═════ PROVIDED DATA ═════
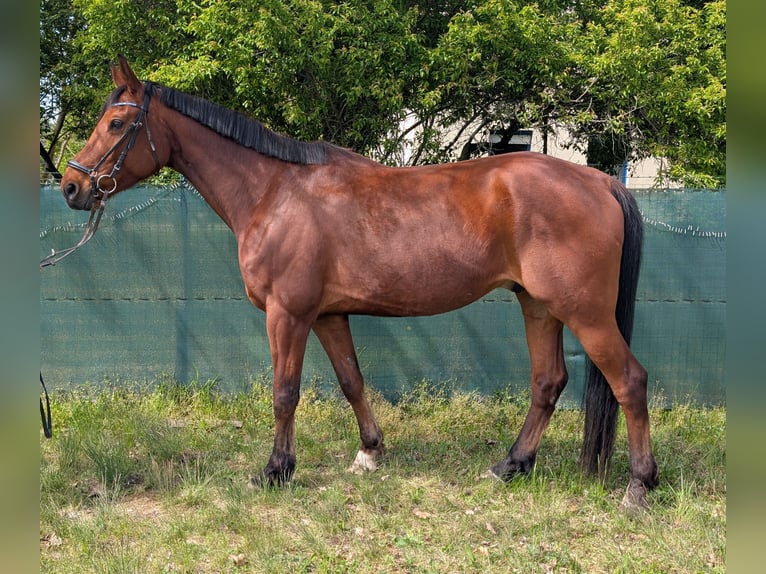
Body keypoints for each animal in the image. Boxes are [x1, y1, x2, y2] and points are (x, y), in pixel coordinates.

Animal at [60, 56, 658, 510]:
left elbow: (285, 392)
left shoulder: (288, 313)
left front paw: (276, 470)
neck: (274, 191)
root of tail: (600, 181)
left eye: (116, 125)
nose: (70, 186)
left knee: (629, 381)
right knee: (547, 383)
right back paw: (509, 465)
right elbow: (352, 381)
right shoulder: (327, 314)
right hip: (538, 306)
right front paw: (369, 452)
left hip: (584, 312)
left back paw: (638, 487)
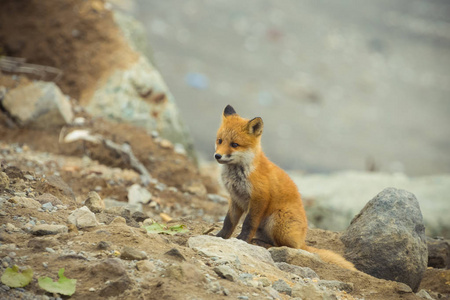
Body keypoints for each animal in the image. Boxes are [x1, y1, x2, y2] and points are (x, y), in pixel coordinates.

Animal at [213, 104, 356, 270]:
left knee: (287, 247)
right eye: (220, 141)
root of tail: (302, 240)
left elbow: (248, 223)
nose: (217, 156)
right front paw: (219, 237)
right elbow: (228, 222)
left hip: (276, 220)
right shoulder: (235, 198)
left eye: (234, 144)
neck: (241, 172)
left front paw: (241, 240)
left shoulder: (259, 198)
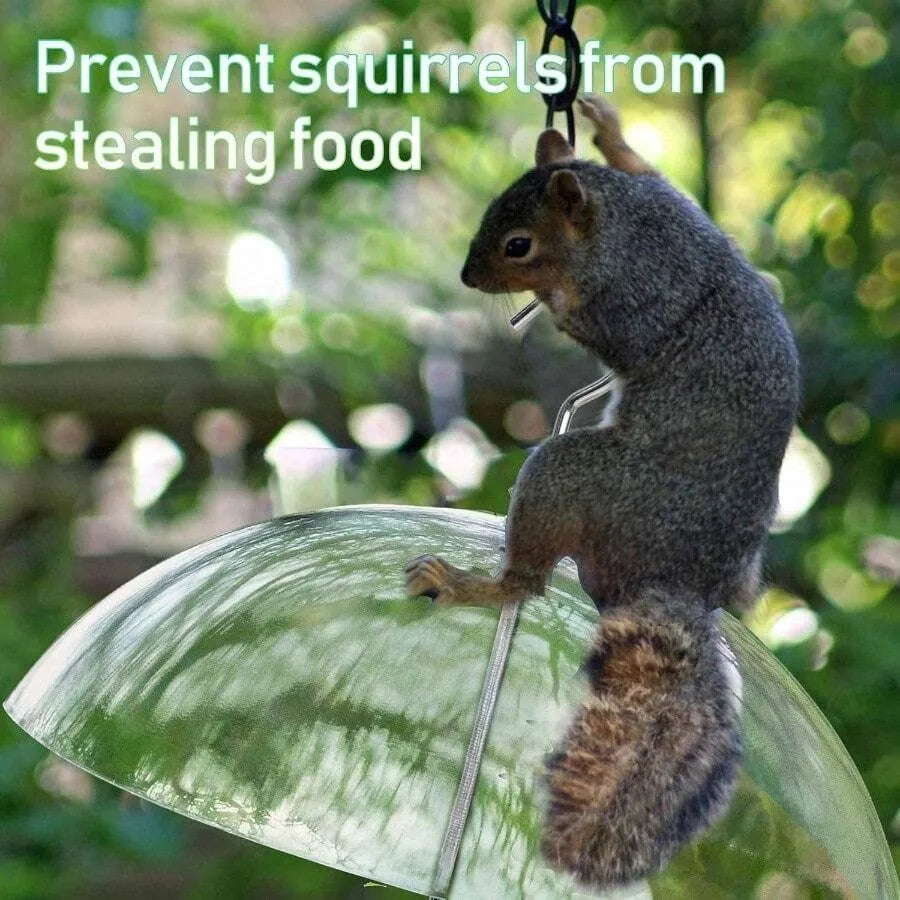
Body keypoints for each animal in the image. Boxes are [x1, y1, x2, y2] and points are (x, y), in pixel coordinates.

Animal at [405, 97, 799, 888]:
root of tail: (682, 583)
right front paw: (610, 131)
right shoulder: (677, 205)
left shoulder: (637, 301)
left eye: (518, 244)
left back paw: (471, 584)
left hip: (574, 477)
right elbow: (652, 168)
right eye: (492, 210)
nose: (467, 276)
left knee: (527, 583)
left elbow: (597, 324)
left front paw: (550, 297)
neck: (624, 226)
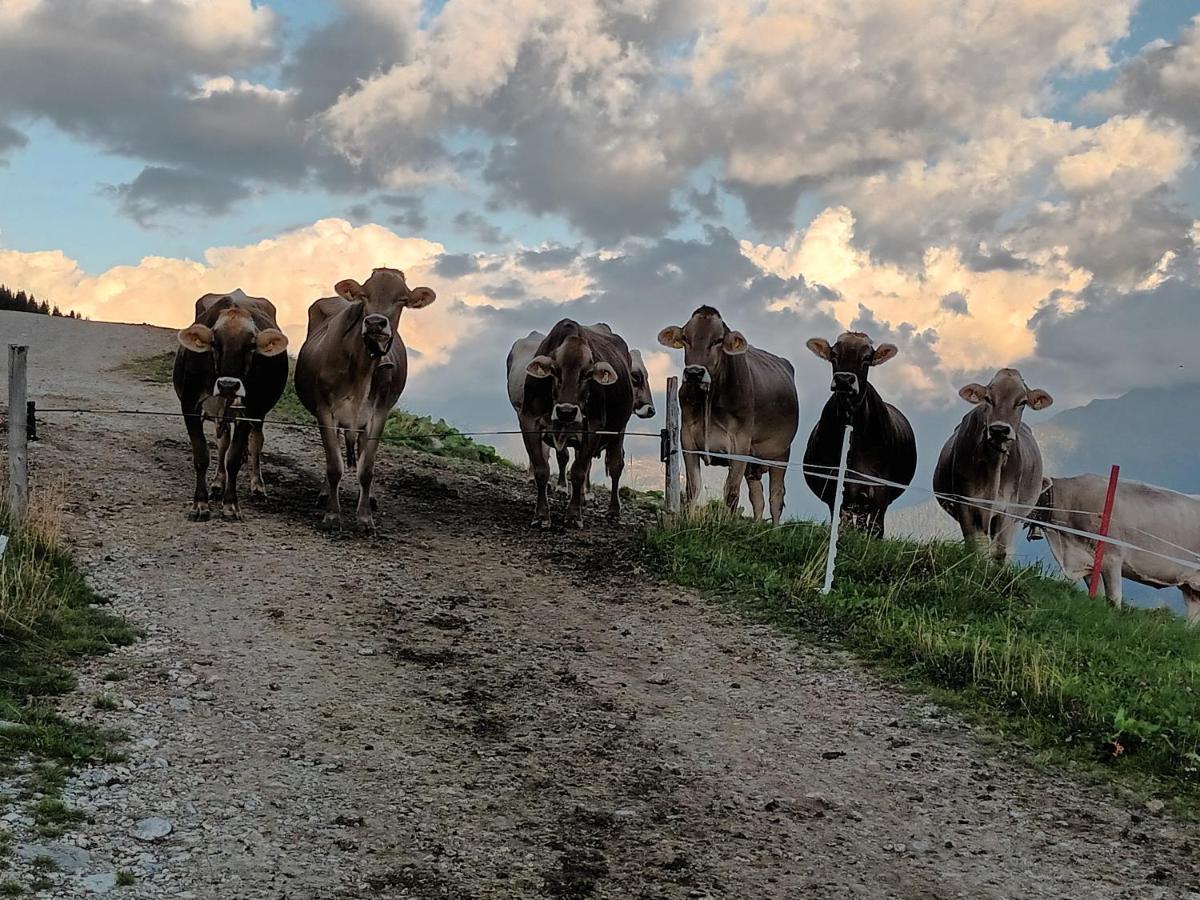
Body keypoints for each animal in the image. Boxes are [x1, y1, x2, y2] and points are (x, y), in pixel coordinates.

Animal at [172, 290, 289, 520]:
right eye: (215, 343)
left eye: (251, 346)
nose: (228, 385)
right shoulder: (190, 405)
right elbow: (202, 454)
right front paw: (200, 503)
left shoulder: (248, 408)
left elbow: (234, 458)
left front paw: (231, 504)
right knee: (223, 443)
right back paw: (218, 483)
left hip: (257, 413)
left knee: (255, 442)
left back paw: (257, 486)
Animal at [294, 267, 436, 535]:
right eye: (364, 295)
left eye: (401, 299)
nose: (375, 323)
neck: (362, 369)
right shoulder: (325, 410)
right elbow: (334, 465)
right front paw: (332, 514)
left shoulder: (379, 413)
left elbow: (366, 468)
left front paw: (364, 517)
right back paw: (325, 493)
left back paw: (368, 498)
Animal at [931, 369, 1056, 561]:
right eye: (988, 399)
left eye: (1022, 402)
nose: (999, 429)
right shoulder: (964, 502)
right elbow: (975, 547)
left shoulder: (1008, 508)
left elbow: (1000, 552)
═════
ASSIGNMENT: When a line in the records holds the string "root", copy that line.

EXERCISE RESULT:
root of tail: (600, 181)
root of tail: (302, 240)
root of tail: (682, 583)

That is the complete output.